Stored data
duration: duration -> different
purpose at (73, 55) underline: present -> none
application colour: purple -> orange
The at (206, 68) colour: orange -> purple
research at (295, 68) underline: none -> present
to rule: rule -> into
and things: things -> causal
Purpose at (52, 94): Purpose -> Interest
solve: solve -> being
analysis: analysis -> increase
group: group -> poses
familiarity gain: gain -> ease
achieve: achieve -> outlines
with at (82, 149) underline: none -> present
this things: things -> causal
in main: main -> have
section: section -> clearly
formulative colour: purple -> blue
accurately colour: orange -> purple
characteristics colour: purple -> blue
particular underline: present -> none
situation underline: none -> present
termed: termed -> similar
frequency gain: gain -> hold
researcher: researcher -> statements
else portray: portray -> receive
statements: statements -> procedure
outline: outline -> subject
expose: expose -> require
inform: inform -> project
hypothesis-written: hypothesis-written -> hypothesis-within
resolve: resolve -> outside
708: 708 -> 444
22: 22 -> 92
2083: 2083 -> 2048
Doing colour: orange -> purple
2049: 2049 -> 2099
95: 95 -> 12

■ WHAT THE TASK REQUIRES ■
Select every line of the data above that contains the word "causal", treating uppercase and lowercase letters as distinct.

■ SOLUTION FOR THIS EXERCISE ■
and things: things -> causal
this things: things -> causal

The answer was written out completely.